I had my shit together today. After I picked up M from school, I cleaned out her room and reorganized the toys, rotating them out. After doing that she played for like three hours, as opposed to the zero hours she normally plays with her toys. We even played together and I really enjoyed it… We built a marble run and Legos, explored the world map together, and had some good tickle fights. It pains me to say that it has taken all this time to feel connected to my daughter again. I guess it’s like any relationship, with ups and downs, except there’s no option to call it quits (nor do I want there to be). I don’t know what the magic formula is, except maybe just time and self-care.
I also have procured housing and am exploring preschool/activity classes in SF as well as insurance options. I have my budget firmly mapped out, including expensive insurance and weekly activities, with enough over expenses to pay off my car, work on my nest egg, and get us through a month in Nepal. I was approved for a chase sapphire reserve which, if you haven’t heard, is the gold mine of credit cards for traveling. It comes with 100,000 sign on points which is worth $1500 in airline tickets. Next trip to Nepal = paid for. I just put my monthly expenses on it to get to the $4000 goal that is a prerequisite to the points.
Can I just say, though, that if you make more than $42,000 per year and therefore do not qualify for Obamacare assistance, the monthly premiums are insane. More than my mortgage insane. This country is so fucked up when you’re playing more than a mortgage to have health care for your family! I’m desperately jealous of countries with socialized healthcare.
Back to my good day. I scored a bicycle from a friend for $15. Got a bike lock and child tandem extension, too, so now all I need is my own helmet!
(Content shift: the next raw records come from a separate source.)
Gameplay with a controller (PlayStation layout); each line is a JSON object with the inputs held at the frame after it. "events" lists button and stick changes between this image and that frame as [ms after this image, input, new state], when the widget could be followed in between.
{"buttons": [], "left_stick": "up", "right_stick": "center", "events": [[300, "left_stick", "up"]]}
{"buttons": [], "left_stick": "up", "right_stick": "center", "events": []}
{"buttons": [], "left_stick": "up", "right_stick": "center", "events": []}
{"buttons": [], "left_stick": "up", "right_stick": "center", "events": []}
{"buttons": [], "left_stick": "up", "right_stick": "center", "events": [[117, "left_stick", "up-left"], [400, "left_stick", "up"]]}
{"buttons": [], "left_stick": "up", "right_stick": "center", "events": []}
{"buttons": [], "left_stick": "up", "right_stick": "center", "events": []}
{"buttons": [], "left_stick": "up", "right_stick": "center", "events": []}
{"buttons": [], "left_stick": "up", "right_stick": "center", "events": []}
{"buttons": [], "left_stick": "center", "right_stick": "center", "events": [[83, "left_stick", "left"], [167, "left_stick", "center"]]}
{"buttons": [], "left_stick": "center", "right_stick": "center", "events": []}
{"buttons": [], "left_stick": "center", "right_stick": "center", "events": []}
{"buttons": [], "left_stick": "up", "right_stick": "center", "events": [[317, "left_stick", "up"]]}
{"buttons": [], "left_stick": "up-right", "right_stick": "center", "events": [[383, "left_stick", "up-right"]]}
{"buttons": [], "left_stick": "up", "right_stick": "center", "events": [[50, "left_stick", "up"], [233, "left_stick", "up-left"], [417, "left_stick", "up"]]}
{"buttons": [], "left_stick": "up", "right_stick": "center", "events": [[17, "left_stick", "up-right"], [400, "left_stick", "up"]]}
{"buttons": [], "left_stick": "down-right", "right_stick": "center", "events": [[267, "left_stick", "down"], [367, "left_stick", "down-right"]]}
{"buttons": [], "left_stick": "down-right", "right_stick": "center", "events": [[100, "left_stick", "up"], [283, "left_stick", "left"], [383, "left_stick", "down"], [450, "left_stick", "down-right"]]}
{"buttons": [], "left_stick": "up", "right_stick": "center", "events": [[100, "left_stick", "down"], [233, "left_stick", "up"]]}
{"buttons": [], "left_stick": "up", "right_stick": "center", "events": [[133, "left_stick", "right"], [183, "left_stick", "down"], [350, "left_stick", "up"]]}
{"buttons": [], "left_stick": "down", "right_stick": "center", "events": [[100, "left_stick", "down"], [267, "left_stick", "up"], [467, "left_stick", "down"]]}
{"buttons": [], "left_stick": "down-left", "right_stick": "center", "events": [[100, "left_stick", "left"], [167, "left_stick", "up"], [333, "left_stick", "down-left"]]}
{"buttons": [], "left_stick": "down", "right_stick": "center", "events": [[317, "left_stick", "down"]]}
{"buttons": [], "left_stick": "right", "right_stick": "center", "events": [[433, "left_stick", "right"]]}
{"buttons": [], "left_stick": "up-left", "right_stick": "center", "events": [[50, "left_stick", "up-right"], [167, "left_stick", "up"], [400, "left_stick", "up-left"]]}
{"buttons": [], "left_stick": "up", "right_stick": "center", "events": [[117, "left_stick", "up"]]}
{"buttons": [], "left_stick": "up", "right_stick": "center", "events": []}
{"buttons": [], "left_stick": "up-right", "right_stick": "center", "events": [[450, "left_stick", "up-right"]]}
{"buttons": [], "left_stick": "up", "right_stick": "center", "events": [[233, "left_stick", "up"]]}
Take that gas bill! I have someone to take care of my cat and my boss guaranteeing me a position when I’m back in Michigan at the end of May.
I cooked up dinner (including brussel sprouts from our own garden) and packed food for me at work tomorrow and my mom and M for home. Then M and I had a bath, read three books, and she was sawing logs five minutes after the light was out. Major score.
I’m feeling optimistic about our future being not just ok, but truly amazing. I’m also feeling grateful for all that is home, since we won’t be here all the time. It’s the best of both worlds.